• _Task details_: For the word "main", state how many lines of the listing below contain it. Give the number and nothing more.

• _Entries shown_:
◇ ◇ ◇
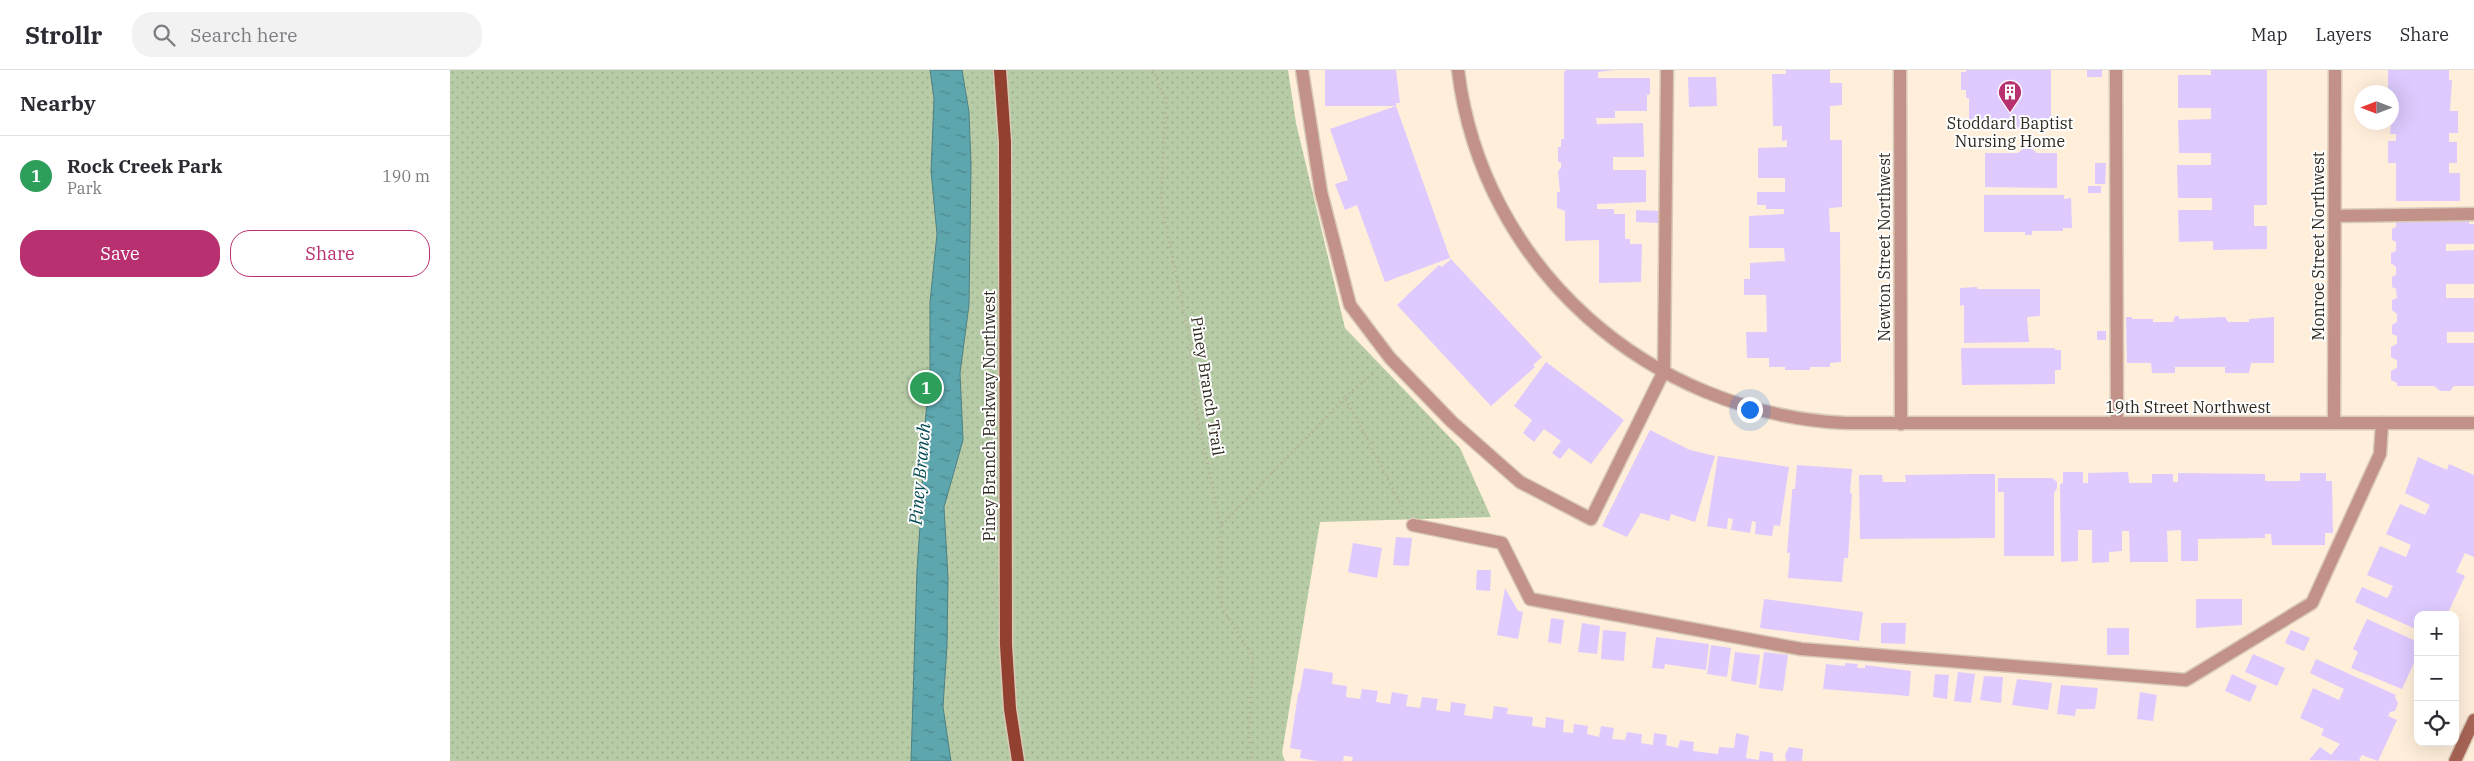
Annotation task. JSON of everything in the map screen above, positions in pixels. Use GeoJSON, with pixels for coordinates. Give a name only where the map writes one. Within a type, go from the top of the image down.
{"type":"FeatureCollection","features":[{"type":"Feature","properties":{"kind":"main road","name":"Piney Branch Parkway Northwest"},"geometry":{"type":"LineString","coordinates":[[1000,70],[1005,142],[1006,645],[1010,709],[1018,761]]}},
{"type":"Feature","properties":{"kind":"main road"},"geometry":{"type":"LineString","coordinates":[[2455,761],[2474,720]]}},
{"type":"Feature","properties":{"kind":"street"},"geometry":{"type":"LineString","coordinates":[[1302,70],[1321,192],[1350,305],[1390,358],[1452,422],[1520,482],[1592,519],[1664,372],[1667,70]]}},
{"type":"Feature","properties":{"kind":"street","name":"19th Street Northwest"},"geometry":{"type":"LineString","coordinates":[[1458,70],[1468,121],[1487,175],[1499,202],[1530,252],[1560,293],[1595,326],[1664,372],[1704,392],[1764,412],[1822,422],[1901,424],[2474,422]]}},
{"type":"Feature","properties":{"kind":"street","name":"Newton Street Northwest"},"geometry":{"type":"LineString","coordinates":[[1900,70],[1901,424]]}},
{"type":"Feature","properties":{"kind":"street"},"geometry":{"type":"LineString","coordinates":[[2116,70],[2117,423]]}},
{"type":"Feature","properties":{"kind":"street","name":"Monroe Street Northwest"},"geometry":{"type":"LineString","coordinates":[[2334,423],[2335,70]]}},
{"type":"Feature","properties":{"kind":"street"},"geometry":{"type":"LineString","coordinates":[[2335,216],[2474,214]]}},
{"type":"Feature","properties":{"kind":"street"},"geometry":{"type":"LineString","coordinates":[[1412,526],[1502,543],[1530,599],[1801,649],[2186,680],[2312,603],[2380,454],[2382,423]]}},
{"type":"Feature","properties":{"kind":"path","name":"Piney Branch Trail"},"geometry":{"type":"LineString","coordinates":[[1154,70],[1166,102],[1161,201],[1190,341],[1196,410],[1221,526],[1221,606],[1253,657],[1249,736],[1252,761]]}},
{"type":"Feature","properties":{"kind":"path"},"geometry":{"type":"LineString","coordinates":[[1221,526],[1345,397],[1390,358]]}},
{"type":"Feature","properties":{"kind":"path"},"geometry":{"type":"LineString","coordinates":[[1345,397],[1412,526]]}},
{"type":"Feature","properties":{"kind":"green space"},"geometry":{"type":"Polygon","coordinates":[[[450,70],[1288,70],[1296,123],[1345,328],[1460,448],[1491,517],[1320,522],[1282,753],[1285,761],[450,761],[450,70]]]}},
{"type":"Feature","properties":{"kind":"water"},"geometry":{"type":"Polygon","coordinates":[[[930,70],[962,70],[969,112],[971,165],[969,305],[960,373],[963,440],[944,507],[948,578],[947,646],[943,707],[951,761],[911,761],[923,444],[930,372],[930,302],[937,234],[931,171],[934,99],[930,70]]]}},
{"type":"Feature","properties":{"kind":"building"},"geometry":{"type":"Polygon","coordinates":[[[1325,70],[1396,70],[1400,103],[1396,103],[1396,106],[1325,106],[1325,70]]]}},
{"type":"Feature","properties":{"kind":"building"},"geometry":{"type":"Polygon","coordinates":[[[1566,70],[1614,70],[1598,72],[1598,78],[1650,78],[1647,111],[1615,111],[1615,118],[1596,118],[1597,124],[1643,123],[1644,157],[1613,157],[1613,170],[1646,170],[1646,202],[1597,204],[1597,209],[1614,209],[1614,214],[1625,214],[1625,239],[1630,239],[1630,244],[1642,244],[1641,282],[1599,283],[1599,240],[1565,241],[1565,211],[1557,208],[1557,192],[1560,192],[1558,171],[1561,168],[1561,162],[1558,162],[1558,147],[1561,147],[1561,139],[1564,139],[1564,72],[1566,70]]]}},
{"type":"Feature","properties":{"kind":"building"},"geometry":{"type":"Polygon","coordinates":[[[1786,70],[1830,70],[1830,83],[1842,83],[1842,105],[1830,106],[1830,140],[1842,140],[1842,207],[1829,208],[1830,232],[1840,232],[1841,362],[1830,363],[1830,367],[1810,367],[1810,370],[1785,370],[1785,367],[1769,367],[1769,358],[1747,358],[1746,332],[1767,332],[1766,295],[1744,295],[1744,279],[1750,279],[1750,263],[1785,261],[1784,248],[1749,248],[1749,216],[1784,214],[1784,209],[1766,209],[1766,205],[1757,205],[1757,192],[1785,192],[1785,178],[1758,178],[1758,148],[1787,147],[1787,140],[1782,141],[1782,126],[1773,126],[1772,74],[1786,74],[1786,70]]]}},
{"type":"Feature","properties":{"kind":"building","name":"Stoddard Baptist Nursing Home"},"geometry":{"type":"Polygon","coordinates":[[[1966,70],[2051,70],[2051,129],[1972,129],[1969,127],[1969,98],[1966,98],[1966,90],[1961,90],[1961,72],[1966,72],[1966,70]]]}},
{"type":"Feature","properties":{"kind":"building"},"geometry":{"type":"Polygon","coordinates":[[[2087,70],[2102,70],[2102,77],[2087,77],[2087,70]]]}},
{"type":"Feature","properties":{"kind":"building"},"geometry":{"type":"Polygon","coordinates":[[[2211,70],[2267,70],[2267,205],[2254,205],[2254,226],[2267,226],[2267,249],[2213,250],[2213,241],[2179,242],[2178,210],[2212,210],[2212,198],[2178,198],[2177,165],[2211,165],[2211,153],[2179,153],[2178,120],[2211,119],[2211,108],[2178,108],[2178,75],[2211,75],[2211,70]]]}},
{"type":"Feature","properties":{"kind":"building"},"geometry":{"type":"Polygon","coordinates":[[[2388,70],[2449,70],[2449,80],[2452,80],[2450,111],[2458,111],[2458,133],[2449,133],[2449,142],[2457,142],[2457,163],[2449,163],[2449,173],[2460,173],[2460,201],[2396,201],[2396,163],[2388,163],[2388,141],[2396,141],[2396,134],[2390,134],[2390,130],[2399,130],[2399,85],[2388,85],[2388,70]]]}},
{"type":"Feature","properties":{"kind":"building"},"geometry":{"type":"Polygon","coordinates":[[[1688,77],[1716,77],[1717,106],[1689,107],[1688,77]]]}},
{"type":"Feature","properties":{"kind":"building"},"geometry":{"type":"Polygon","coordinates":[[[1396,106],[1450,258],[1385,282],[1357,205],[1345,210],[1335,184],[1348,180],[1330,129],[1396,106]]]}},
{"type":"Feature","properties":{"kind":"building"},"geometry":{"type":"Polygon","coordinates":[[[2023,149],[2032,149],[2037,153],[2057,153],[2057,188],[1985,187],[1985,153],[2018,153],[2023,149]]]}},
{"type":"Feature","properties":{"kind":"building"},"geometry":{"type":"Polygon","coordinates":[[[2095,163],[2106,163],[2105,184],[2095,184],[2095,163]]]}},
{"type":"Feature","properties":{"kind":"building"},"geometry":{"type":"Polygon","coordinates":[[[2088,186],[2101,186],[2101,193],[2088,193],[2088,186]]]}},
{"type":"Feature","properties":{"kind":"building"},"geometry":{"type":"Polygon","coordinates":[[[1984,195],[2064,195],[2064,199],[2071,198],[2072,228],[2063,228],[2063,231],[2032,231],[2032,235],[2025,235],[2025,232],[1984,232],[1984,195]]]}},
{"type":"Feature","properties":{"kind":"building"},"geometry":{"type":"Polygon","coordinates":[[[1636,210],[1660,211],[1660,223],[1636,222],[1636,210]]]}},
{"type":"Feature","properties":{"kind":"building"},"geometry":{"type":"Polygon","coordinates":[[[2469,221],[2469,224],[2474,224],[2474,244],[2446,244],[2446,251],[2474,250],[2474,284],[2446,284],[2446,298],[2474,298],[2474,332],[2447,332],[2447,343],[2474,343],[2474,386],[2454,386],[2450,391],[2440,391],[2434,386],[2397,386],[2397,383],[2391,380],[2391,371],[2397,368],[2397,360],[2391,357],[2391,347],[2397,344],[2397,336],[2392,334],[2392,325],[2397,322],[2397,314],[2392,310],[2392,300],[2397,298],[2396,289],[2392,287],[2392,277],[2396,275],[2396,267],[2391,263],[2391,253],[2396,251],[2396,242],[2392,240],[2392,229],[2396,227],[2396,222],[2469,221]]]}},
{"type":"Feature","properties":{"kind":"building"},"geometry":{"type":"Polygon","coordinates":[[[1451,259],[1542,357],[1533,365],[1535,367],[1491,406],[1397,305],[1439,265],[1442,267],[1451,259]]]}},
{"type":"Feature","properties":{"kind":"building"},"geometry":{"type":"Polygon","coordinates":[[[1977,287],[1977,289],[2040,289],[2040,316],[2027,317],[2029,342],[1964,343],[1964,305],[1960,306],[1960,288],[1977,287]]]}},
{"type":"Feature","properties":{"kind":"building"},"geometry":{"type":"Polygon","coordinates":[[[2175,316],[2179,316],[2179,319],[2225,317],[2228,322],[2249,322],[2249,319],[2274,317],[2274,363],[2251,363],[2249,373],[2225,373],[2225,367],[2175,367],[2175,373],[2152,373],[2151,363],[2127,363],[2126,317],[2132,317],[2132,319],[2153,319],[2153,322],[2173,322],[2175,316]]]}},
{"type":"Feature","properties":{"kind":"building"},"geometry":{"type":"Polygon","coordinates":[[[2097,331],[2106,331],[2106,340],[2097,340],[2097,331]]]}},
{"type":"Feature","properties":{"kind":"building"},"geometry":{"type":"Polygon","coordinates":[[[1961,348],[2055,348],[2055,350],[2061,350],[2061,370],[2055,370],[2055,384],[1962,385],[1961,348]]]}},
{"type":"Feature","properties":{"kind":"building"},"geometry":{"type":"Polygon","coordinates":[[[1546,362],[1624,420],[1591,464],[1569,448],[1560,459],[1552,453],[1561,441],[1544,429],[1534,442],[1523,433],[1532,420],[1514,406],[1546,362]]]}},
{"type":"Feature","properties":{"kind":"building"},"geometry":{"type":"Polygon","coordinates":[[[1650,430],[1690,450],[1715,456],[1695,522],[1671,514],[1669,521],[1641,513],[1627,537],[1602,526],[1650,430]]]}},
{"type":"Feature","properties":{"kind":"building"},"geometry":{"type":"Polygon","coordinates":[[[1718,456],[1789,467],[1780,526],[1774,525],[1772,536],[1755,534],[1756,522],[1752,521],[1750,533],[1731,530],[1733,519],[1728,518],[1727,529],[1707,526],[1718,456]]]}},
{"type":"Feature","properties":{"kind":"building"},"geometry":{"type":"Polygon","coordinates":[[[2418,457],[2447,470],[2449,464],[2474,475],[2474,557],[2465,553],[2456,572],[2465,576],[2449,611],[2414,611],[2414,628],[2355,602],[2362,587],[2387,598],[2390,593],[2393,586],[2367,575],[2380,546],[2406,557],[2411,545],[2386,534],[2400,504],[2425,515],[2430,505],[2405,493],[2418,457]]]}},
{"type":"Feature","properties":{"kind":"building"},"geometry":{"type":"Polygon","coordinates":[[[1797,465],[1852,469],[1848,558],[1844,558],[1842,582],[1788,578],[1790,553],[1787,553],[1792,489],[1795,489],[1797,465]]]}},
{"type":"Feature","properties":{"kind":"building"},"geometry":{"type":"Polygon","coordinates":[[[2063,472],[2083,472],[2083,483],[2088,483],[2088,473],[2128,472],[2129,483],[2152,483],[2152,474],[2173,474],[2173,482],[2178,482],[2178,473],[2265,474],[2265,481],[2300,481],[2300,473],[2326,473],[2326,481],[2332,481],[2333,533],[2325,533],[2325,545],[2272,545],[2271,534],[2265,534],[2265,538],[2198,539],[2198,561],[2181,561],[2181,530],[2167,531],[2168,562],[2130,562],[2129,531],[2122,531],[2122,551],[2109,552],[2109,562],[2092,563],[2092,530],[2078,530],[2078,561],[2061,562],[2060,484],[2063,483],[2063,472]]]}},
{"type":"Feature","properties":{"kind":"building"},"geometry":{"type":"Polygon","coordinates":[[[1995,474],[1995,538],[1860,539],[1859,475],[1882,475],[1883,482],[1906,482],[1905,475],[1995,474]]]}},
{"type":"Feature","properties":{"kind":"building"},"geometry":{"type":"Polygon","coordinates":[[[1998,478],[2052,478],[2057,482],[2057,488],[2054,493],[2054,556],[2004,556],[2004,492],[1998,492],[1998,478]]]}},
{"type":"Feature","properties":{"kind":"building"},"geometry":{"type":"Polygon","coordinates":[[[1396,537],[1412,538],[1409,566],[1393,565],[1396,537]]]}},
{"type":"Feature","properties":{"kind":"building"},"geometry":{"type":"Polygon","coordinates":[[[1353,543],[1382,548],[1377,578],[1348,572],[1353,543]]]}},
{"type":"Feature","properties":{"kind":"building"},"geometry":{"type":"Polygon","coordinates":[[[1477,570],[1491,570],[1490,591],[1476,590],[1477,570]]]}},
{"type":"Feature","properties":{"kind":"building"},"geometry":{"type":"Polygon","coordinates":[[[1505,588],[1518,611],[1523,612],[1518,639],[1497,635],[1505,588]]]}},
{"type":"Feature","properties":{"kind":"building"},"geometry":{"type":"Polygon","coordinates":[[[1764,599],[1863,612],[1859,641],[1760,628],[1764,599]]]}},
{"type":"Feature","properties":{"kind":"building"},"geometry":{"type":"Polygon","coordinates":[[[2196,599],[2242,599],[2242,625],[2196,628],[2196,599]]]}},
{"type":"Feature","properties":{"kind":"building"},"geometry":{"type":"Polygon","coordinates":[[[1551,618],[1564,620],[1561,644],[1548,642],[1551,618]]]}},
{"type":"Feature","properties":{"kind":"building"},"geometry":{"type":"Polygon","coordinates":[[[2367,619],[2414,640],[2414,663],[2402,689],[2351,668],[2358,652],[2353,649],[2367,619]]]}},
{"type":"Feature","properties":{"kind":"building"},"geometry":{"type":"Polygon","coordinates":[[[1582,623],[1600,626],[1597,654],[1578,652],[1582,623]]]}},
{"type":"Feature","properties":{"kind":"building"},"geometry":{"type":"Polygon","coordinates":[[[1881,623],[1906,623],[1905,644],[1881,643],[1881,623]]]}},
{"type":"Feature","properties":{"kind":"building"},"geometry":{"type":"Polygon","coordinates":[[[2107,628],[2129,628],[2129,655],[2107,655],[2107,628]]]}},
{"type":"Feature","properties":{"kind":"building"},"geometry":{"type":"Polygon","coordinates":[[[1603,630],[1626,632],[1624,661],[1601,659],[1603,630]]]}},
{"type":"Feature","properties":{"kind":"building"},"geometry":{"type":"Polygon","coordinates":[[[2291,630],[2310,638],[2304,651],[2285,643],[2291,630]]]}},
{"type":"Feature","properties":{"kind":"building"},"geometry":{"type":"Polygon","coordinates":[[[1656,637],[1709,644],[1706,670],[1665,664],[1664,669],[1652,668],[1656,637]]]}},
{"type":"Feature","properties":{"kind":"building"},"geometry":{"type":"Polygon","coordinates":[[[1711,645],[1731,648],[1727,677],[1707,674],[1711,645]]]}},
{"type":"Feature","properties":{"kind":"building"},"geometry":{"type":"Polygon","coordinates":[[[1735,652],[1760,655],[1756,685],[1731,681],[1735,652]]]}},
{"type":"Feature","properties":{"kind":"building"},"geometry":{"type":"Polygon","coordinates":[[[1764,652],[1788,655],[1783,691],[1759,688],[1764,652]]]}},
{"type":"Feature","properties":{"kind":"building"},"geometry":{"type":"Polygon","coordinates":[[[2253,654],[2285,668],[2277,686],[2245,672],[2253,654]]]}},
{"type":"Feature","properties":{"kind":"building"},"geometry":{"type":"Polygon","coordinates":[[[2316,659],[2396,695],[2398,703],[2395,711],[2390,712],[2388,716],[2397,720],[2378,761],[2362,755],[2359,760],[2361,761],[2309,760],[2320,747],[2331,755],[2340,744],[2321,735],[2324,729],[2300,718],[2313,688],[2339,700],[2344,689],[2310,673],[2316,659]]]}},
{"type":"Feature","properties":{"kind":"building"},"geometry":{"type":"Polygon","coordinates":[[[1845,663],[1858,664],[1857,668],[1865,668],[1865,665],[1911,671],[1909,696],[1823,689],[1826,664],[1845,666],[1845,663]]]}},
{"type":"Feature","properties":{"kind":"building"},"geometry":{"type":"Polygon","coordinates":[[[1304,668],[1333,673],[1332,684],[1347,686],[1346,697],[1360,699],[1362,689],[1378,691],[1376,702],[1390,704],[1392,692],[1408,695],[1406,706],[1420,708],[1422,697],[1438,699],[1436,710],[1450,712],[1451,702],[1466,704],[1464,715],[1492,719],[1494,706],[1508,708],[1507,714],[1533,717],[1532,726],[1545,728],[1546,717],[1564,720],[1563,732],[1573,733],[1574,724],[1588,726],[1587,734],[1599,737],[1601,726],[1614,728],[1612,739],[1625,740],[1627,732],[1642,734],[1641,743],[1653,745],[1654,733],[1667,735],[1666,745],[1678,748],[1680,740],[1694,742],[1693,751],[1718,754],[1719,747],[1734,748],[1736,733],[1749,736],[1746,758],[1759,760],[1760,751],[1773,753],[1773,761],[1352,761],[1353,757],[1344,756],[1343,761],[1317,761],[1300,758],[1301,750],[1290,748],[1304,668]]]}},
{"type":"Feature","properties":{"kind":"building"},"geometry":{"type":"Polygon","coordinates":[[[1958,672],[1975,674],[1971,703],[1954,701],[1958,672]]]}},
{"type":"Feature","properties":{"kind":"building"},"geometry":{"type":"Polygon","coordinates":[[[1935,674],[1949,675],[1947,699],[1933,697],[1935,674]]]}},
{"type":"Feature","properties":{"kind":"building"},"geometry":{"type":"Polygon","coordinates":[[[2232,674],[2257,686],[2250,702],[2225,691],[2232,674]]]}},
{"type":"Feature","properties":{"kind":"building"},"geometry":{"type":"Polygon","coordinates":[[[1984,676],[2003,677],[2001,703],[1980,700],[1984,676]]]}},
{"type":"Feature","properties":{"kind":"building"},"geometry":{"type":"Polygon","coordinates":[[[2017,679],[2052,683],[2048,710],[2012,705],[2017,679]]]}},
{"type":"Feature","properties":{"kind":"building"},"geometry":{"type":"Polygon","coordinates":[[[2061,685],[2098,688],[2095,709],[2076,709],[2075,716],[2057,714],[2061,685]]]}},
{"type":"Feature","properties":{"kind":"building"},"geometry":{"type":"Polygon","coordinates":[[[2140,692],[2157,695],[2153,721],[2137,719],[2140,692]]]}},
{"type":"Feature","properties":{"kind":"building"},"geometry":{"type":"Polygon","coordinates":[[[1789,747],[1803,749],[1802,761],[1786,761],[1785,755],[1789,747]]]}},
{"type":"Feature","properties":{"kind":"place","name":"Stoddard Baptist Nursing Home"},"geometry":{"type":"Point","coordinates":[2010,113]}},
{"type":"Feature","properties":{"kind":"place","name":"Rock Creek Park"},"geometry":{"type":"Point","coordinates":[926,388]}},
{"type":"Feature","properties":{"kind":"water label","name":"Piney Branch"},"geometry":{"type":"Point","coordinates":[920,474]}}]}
◇ ◇ ◇
• _Finished exercise_: 2